Six counties still owe a combined $33 million on their touch-screen machines, which most bought hurriedly to comply with a new federal law banning punch-card and lever voting systems after the recount. Miami-Dade County alone must cast aside 7,200 touch-screen machines, for which it paid $24.5 million and still owes $15 million.

Most of the money for the touch screens came from the federal government, and so will most for the replacement machines, which cost about $6,000 each. But with Florida county budgets tightening due to a state mandate to cut property taxes, election officials are griping.

Hello?!? You don’t need as many optical scanners as touch-screen machines. People fill out their ballots on paper, then feed it into the scanner in five seconds, instead of standing for five minutes at the touch-screen making their decisions.
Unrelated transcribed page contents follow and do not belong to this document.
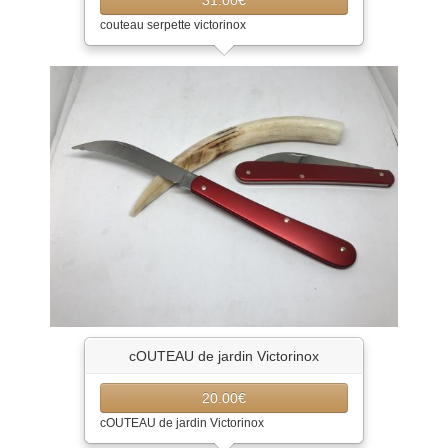
31.00€
couteau serpette victorinox
cOUTEAU de jardin Victorinox
20.00€
cOUTEAU de jardin Victorinox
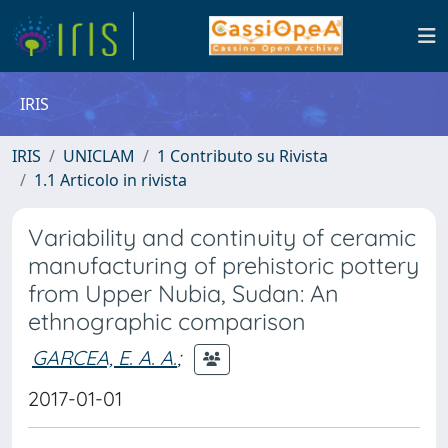
IRIS
IRIS
UNICLAM
1 Contributo su Rivista
1.1 Articolo in rivista
Variability and continuity of ceramic
manufacturing of prehistoric pottery
from Upper Nubia, Sudan: An
ethnographic comparison
GARCEA, E. A. A.
;
2017-01-01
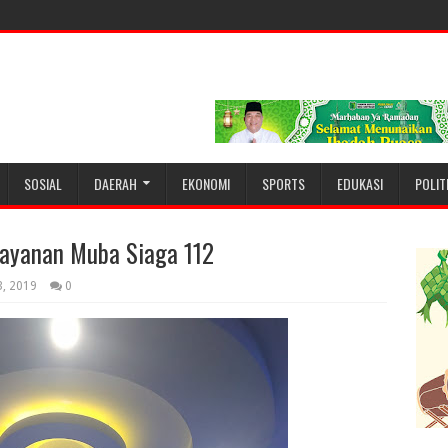
SOSIAL
DAERAH
EKONOMI
SPORTS
EDUKASI
POLIT
ayanan Muba Siaga 112
3, 2019
0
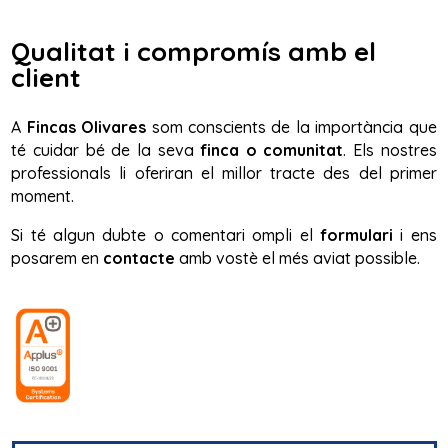
Qualitat i compromís amb el
client
A
Fincas Olivares
som conscients de la importància que
té cuidar bé de la seva
finca o comunitat
. Els nostres
professionals li oferiran el millor tracte des del primer
moment.
Si té algun dubte o comentari ompli el
formulari
i ens
posarem en
contacte
amb vostè el més aviat possible.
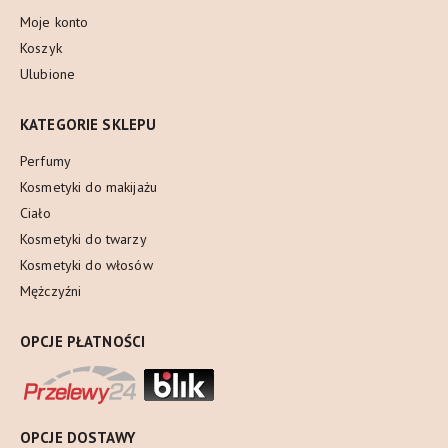
Moje konto
Koszyk
Ulubione
KATEGORIE SKLEPU
Perfumy
Kosmetyki do makijażu
Ciało
Kosmetyki do twarzy
Kosmetyki do włosów
Mężczyźni
OPCJE PŁATNOŚCI
OPCJE DOSTAWY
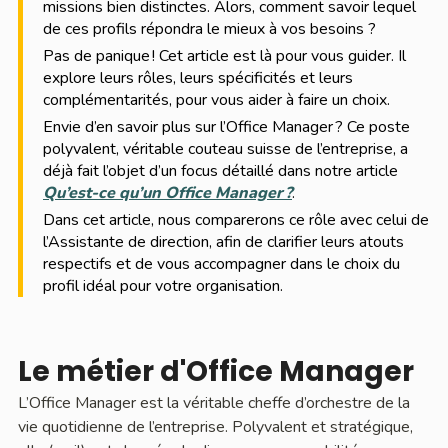
missions bien distinctes. Alors, comment savoir lequel
de ces profils répondra le mieux à vos besoins ?
Pas de panique ! Cet article est là pour vous guider. Il
explore leurs rôles, leurs spécificités et leurs
complémentarités, pour vous aider à faire un choix.
Envie d’en savoir plus sur l’Office Manager ? Ce poste
polyvalent, véritable couteau suisse de l’entreprise, a
déjà fait l’objet d’un focus détaillé dans notre article
Qu’est-ce qu’un Office Manager ?
.
Dans cet article, nous comparerons ce rôle avec celui de
l’Assistante de direction, afin de clarifier leurs atouts
respectifs et de vous accompagner dans le choix du
profil idéal pour votre organisation.
Le métier d'Office Manager
L’Office Manager est la véritable cheffe d’orchestre de la
vie quotidienne de l’entreprise. Polyvalent et stratégique,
Paper ballots with optical scanners are cheaper than touch-screens. Why didn’t people complain about the cost of touch screens 6 years ago?

One other complaint with paper ballots is that the format of the ballot can be confusing:

One problem that could persist is poor ballot design, which was responsible for widespread voter confusion in Palm Beach County in 2000 and possibly for the not-recorded votes in Sarasota County last year.

But the example they give in the article refers to a flaw in a touch-screen ballot, which caused 18,000 votes not to be recorded. If there was a similar flaw in a paper ballot, at least the ballot would still be there; the other votes on the ballot could still be recorded. And everything could be hand-counted if necessary. If the computer screws up in a touch-screen system, there’s no way to recount.